INDIA:AT LEAST 145 people, mostly women and children, were crushed to death in a stampede at a Hindu temple in the Himalayas in northern India yesterday.
Confirming the fatalities, senior state police officer Daljit Singh Minhas said the iron railing leading to the ancient Naina Devi temple in Himachal Pradesh province broke, leading to the stampede in which another 80 were injured.
More than 50,000 devotees, a number larger than anticipated, were at the temple on the second day of the annual nine-day Hindu festival when the tragedy occurred.
Police told television news channels shortly after the incident, which took place 160km (100 miles) from the provincial capital, Shimla, that the dead included 38 women and 30 children.
They said the serpentine queues of worshippers waiting to make offerings to the Hindu goddess Naina Devi inside the temple's inner sanctum reportedly panicked once news of the broken railing spread.
This led to chaos.
The majority of victims died of suffocation, police said.
A large number of victims were from neighbouring Punjab state, from where additional police and rescue teams rushed to the temple to carry out relief and rescue work in rainy, monsoon conditions.
Survivors of the stampede said the meagre police force present at the shrine was more concerned with "slapping and baton-charging people" than bringing the situation under control.
"I was slapped by a policeman when I sought his help following the stampede," said Bali Singh, a devotee from Fatehabad in nearby Haryana state who lost two daughters in the tragedy.
"Then other policemen joined in, making things worse."
Had the police helped people, the number of casualties would not have been so high, the distraught and inconsolable father declared.
Meanwhile, weeping relatives identified the bodies of the deceased as overburdened staff from a nearby government hospital completed legal and postmortem formalities.
State chief minister Prem Kumar Dhumal said an inquiry would be conducted into allegations that inadequate police were deployed at the temple.
It would also look into allegations that the police used force against devotees after the stampede, he said.
Similar temple stampedes have been common occurrences on previous occasions across India during religious festivals that are attended by millions of worshippers.
Six people died in one such stampede at a well-attended Hindu festival in eastern Orissa state in July, where more than one million worshippers had gathered in the coastal town of Puri for the annual celebrations.
Also, in March, nine devotees were killed at another religious gathering in central India when a railing broke at the temple premises and triggered chaos.
Three years ago, 257 people died in yet another stampede during a Hindu pilgrimage in Satara district in western India.

· · · ·

-- Requirement 1 --
Extract the part of the stampede report between "Also, in March, nine" and "and triggered chaos.", inclusive.
-- Requirement 2 --
Shorten the paragraph of the stampede report that begins "Confirming the fatalities," and keep its main facts.
The records that come next have no connection to the temple stampede report.

-- Data for review --
· · · ·

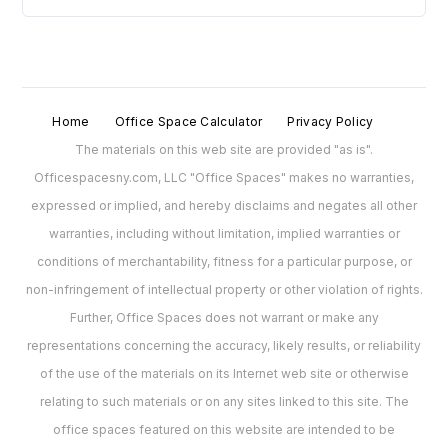
Home
Office Space Calculator
Privacy Policy
The materials on this web site are provided "as is".
Officespacesny.com, LLC "Office Spaces" makes no warranties,
expressed or implied, and hereby disclaims and negates all other
warranties, including without limitation, implied warranties or
conditions of merchantability, fitness for a particular purpose, or
non-infringement of intellectual property or other violation of rights.
Further, Office Spaces does not warrant or make any
representations concerning the accuracy, likely results, or reliability
of the use of the materials on its Internet web site or otherwise
relating to such materials or on any sites linked to this site. The
office spaces featured on this website are intended to be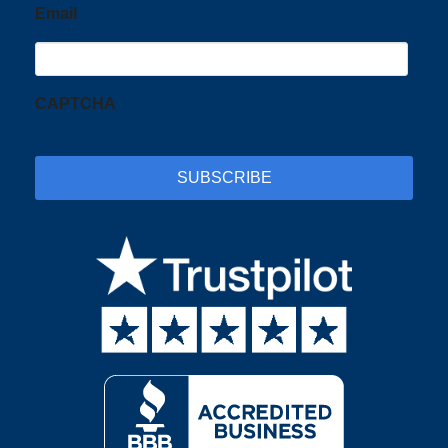
Email
CAPTCHA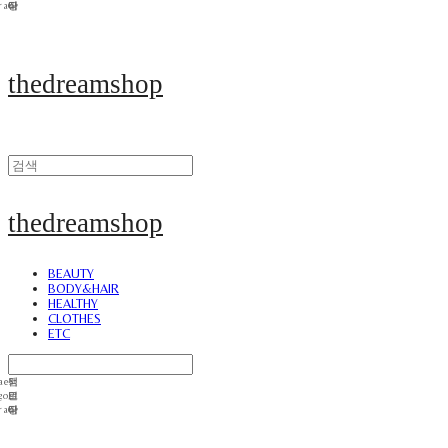
thedreamshop
thedreamshop
BEAUTY
BODY&HAIR
HEALTHY
CLOTHES
ETC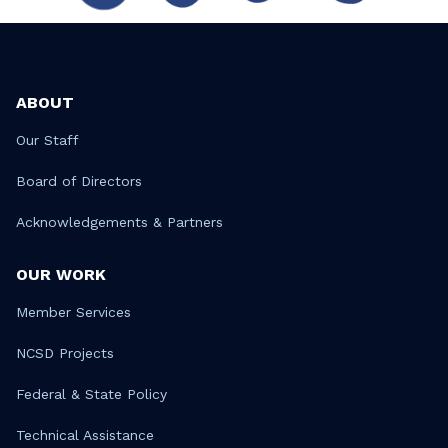
ABOUT
Our Staff
Board of Directors
Acknowledgements & Partners
OUR WORK
Member Services
NCSD Projects
Federal & State Policy
Technical Assistance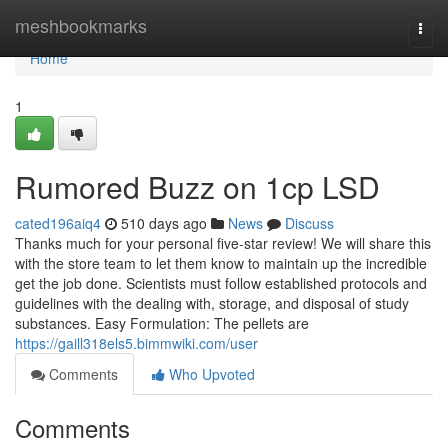
Home
meshbookmarks
Togg
navi
Home
1
Rumored Buzz on 1cp LSD
cated196aiq4
510 days ago
News
Discuss
Thanks much for your personal five-star review! We will share this
with the store team to let them know to maintain up the incredible
get the job done. Scientists must follow established protocols and
guidelines with the dealing with, storage, and disposal of study
substances. Easy Formulation: The pellets are
https://gaill318els5.bimmwiki.com/user
Comments
Who Upvoted
Comments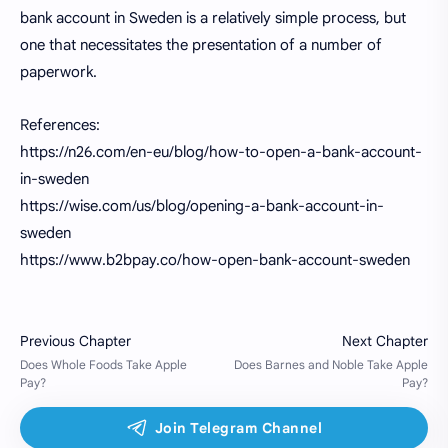
bank account in Sweden is a relatively simple process, but
one that necessitates the presentation of a number of
paperwork.
References:
https://n26.com/en-eu/blog/how-to-open-a-bank-account-
in-sweden
https://wise.com/us/blog/opening-a-bank-account-in-
sweden
https://www.b2bpay.co/how-open-bank-account-sweden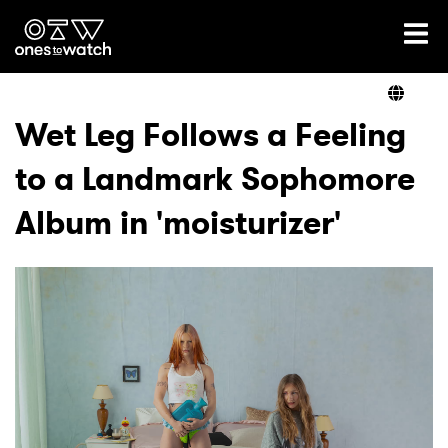
Ones2Watch Home
Artists
Wet Leg Follows a Feeling
to a Landmark Sophomore
Genre
Album in 'moisturizer'
Read
Videos
Podcast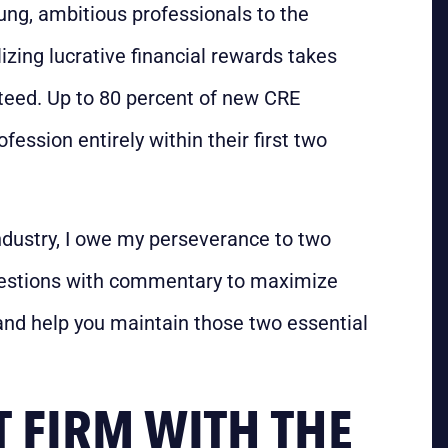
ung, ambitious professionals to the
alizing lucrative financial rewards takes
nteed. Up to 80 percent of new CRE
fession entirely within their first two
ndustry, I owe my perseverance to two
questions with commentary to maximize
and help you maintain those two essential
T FIRM WITH THE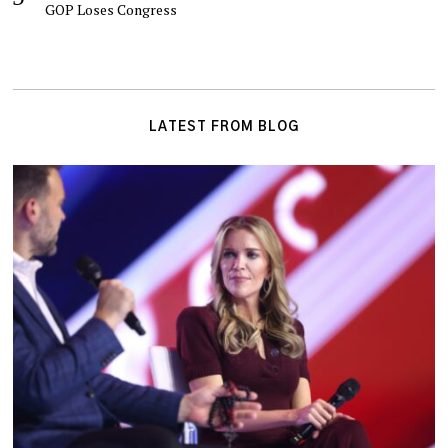
GOP Loses Congress
LATEST FROM BLOG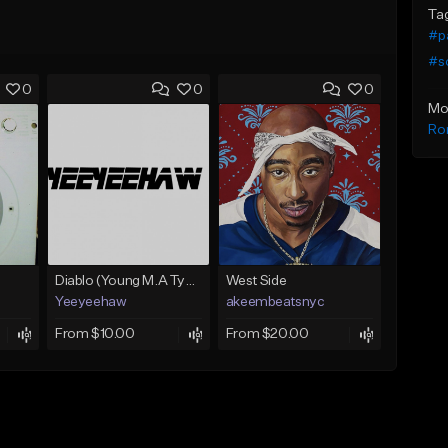
Ta
#pa
#s
0
0
0
Mo
Ro
Diablo (Young M.A Type Beat)
West Side
Yeeyeehaw
akeembeatsnyc
From $10.00
From $20.00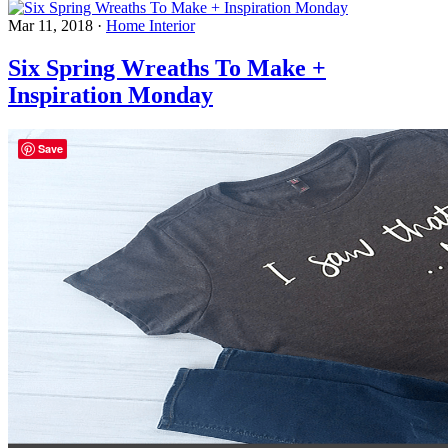
Mar 11, 2018
·
Home Interior
Six Spring Wreaths To Make +
Inspiration Monday
Save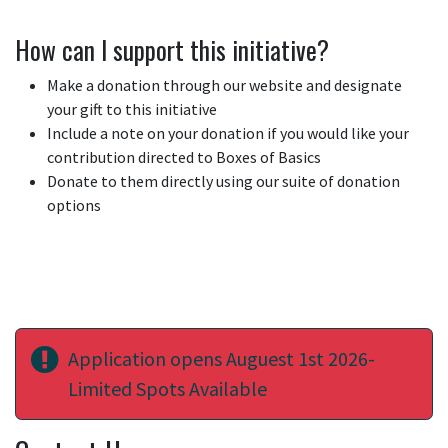
How can I support this initiative?
Make a donation through our website and designate
your gift to this initiative
Include a note on your donation if you would like your
contribution directed to Boxes of Basics
Donate to them directly using our suite of donation
options
Application opens Auguest 1st 2026-
Limited Spots Available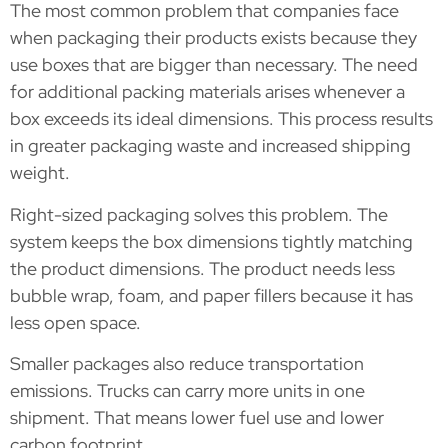
The most common problem that companies face
when packaging their products exists because they
use boxes that are bigger than necessary. The need
for additional packing materials arises whenever a
box exceeds its ideal dimensions. This process results
in greater packaging waste and increased shipping
weight.
Right-sized packaging solves this problem. The
system keeps the box dimensions tightly matching
the product dimensions. The product needs less
bubble wrap, foam, and paper fillers because it has
less open space.
Smaller packages also reduce transportation
emissions. Trucks can carry more units in one
shipment. That means lower fuel use and lower
carbon footprint.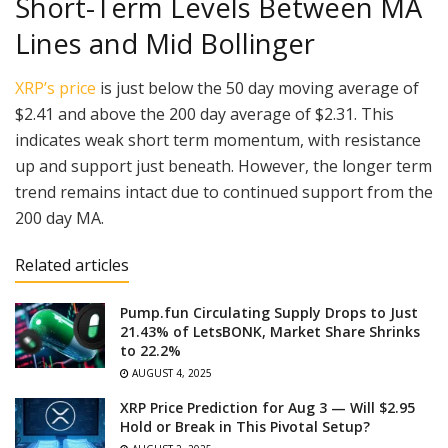
Short-Term Levels Between MA
Lines and Mid Bollinger
XRP’s price
is just below the 50 day moving average of
$2.41 and above the 200 day average of $2.31. This
indicates weak short term momentum, with resistance
up and support just beneath. However, the longer term
trend remains intact due to continued support from the
200 day MA.
Related articles
Pump.fun Circulating Supply Drops to Just
21.43% of LetsBONK, Market Share Shrinks
to 22.2%
AUGUST 4, 2025
XRP Price Prediction for Aug 3 — Will $2.95
Hold or Break in This Pivotal Setup?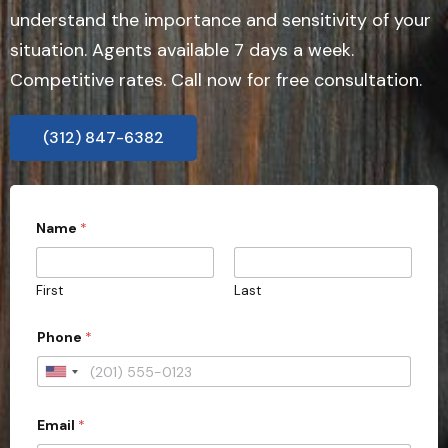
understand the importance and sensitivity of your
situation. Agents available 7 days a week.
Competitive rates. Call now for free consultation.
(312) 847-6382
S
Name
*
t
a
t
e
First
Last
D
e
t
Phone
*
a
i
U
l
s
n
D
Email
*
i
o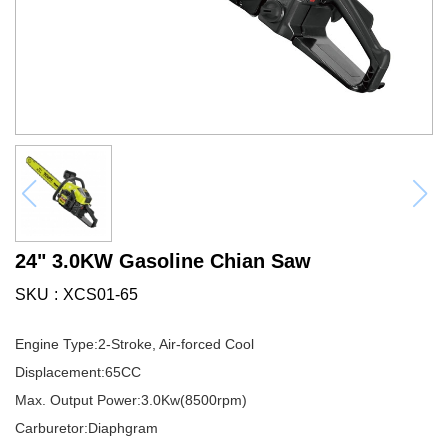
24" 3.0KW Gasoline Chian Saw
SKU
XCS01-65
Engine Type:2-Stroke, Air-forced Cool
Displacement:65CC
Max. Output Power:3.0Kw(8500rpm)
Carburetor:Diaphgram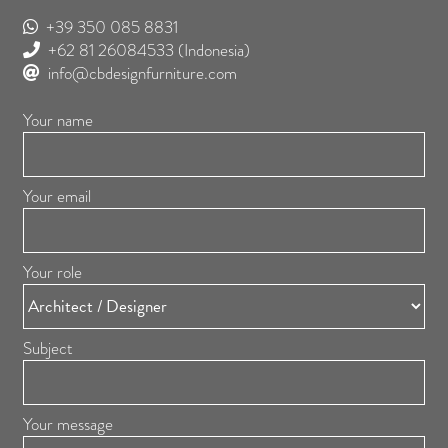
+39 350 085 8831
+62 81 26084533
(Indonesia)
info@cbdesignfurniture.com
Your name
Your email
Your role
Subject
Your message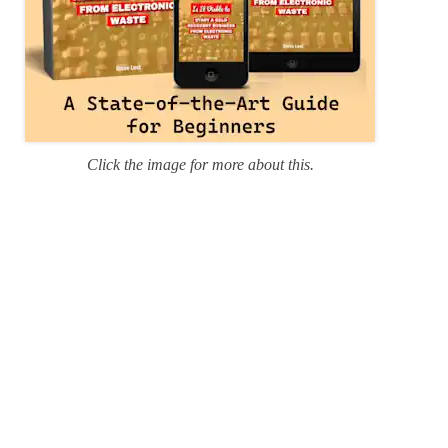
Click the image for more about this.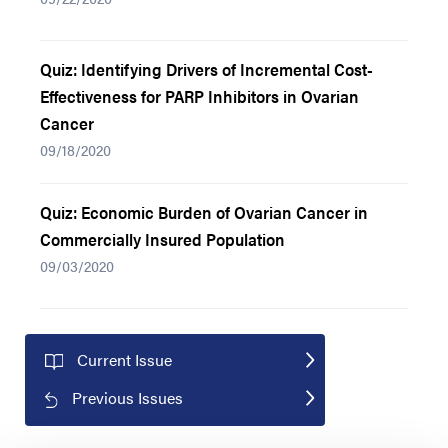
Quiz: Identifying Drivers of Incremental Cost-
Effectiveness for PARP Inhibitors in Ovarian
Cancer
09/18/2020
Quiz: Economic Burden of Ovarian Cancer in
Commercially Insured Population
09/03/2020
Current Issue
Previous Issues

· · · ·

-- Answer area 1 --
Also, in March, nine devotees were killed at another religious gathering in central India when a railing broke at the temple premises and triggered chaos.

-- Answer area 2 --
Senior police officer Daljit Singh Minhas confirmed the deaths. He said the iron railing leading to the Naina Devi temple in Himachal Pradesh broke and set off the stampede, which injured another 80 people.